→ Assigned task
When a line in the material contains the word "displays", copy it.
### Input material ###
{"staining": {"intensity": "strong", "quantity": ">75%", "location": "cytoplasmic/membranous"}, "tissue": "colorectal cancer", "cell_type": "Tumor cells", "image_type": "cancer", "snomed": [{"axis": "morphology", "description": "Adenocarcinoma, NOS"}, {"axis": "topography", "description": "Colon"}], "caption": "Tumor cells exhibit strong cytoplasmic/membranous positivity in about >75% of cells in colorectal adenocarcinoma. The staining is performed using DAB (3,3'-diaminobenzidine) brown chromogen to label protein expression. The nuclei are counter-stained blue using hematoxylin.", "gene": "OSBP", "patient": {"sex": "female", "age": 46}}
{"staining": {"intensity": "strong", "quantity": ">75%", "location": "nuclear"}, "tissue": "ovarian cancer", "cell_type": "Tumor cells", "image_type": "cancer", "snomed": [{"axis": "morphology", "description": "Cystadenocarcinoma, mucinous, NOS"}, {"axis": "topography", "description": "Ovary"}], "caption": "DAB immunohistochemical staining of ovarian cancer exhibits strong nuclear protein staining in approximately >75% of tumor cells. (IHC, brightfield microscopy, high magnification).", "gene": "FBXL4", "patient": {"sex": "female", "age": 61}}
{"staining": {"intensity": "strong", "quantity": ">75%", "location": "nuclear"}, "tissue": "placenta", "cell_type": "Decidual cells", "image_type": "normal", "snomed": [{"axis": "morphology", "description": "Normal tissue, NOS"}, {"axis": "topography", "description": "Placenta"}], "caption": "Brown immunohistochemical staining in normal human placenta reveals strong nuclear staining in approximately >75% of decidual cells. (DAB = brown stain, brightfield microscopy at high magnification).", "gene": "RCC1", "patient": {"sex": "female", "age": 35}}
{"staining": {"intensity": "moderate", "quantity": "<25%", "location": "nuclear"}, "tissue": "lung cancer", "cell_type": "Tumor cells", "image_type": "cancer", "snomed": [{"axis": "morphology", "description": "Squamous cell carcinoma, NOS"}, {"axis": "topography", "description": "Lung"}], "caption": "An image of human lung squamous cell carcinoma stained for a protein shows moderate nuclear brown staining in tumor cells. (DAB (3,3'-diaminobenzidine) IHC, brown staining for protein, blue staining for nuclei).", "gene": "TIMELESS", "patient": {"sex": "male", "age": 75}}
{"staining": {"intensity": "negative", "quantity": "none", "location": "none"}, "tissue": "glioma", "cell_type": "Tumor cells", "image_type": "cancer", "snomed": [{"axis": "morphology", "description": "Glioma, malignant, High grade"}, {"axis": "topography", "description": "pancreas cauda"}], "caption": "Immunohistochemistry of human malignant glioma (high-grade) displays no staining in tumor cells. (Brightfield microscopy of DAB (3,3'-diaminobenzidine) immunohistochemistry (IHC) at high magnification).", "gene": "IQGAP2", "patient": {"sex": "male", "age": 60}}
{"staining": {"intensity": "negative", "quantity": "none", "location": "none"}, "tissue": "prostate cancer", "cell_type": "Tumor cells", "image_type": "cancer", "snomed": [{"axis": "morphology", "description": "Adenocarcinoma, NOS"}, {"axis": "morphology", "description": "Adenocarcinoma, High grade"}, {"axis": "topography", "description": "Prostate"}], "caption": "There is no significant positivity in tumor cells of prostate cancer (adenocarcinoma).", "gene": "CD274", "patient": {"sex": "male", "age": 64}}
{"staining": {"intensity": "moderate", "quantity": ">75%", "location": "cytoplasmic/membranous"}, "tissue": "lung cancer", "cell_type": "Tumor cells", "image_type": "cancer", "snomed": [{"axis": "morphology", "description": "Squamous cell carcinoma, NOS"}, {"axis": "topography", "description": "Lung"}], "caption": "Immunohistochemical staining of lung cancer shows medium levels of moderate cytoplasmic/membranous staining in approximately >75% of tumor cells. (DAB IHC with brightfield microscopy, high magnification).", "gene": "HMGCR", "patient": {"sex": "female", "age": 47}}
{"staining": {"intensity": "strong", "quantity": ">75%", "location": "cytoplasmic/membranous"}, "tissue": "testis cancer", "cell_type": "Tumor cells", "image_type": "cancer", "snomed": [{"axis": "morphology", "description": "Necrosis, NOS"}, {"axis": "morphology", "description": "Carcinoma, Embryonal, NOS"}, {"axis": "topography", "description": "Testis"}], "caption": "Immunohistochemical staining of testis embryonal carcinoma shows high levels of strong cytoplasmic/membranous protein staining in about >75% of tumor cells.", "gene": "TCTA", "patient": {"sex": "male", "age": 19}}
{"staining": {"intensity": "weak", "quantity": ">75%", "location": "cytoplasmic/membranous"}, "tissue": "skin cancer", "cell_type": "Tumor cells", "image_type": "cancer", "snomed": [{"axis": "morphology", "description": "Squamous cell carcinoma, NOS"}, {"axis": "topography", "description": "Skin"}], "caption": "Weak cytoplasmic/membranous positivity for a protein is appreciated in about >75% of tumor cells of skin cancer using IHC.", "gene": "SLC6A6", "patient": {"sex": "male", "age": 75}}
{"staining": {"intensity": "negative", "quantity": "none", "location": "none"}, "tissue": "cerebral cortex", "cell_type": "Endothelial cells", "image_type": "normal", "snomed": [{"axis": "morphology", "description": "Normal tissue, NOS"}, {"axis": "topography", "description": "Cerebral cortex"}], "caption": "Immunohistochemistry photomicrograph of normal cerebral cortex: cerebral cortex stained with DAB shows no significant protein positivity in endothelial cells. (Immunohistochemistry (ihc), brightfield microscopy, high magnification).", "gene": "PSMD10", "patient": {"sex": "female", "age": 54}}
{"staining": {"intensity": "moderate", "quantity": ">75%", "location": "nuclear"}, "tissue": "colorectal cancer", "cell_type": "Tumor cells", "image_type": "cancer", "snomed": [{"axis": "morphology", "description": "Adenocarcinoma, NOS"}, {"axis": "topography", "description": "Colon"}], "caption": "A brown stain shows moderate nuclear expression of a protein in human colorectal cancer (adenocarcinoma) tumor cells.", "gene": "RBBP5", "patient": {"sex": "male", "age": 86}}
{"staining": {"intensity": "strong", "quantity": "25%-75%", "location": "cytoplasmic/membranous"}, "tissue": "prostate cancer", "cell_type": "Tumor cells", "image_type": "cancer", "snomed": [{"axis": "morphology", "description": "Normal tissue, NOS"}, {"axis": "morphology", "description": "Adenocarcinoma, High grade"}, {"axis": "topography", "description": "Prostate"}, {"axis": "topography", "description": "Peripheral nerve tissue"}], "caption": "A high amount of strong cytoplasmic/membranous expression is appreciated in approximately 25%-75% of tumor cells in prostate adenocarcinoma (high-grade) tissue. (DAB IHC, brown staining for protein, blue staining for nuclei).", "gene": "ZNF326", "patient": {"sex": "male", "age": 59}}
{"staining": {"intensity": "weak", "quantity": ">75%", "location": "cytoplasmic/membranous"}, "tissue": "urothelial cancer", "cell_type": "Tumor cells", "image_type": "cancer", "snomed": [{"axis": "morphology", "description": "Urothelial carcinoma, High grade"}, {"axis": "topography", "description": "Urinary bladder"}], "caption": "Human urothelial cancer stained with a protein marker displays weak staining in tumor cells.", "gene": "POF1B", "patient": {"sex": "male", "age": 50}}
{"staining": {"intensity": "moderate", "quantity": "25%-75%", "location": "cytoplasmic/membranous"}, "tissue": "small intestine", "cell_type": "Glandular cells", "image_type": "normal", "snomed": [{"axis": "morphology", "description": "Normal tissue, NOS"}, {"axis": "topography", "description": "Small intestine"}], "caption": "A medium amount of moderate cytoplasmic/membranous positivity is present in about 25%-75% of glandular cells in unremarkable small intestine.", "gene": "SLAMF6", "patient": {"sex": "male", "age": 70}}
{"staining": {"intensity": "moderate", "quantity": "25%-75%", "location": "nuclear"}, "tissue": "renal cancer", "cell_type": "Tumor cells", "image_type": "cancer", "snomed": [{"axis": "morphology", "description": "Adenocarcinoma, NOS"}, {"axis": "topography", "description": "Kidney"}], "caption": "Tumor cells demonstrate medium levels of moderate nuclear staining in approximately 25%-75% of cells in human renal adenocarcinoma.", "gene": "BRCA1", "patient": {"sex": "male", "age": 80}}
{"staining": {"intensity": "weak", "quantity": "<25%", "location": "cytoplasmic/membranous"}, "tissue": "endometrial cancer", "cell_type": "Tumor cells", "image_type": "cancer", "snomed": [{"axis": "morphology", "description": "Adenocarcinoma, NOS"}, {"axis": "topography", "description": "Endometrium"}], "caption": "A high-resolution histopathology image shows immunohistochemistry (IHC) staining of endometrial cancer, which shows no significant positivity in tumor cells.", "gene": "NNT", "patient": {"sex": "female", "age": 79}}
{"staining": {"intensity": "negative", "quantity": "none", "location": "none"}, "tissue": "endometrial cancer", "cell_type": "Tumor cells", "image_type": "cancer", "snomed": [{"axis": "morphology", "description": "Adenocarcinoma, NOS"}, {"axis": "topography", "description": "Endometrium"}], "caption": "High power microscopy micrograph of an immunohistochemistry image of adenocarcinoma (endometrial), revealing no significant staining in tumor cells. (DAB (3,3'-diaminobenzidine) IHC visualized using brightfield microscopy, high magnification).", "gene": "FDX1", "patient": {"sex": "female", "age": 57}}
###
→ Problem solution
{"staining": {"intensity": "negative", "quantity": "none", "location": "none"}, "tissue": "glioma", "cell_type": "Tumor cells", "image_type": "cancer", "snomed": [{"axis": "morphology", "description": "Glioma, malignant, High grade"}, {"axis": "topography", "description": "pancreas cauda"}], "caption": "Immunohistochemistry of human malignant glioma (high-grade) displays no staining in tumor cells. (Brightfield microscopy of DAB (3,3'-diaminobenzidine) immunohistochemistry (IHC) at high magnification).", "gene": "IQGAP2", "patient": {"sex": "male", "age": 60}}
{"staining": {"intensity": "weak", "quantity": ">75%", "location": "cytoplasmic/membranous"}, "tissue": "urothelial cancer", "cell_type": "Tumor cells", "image_type": "cancer", "snomed": [{"axis": "morphology", "description": "Urothelial carcinoma, High grade"}, {"axis": "topography", "description": "Urinary bladder"}], "caption": "Human urothelial cancer stained with a protein marker displays weak staining in tumor cells.", "gene": "POF1B", "patient": {"sex": "male", "age": 50}}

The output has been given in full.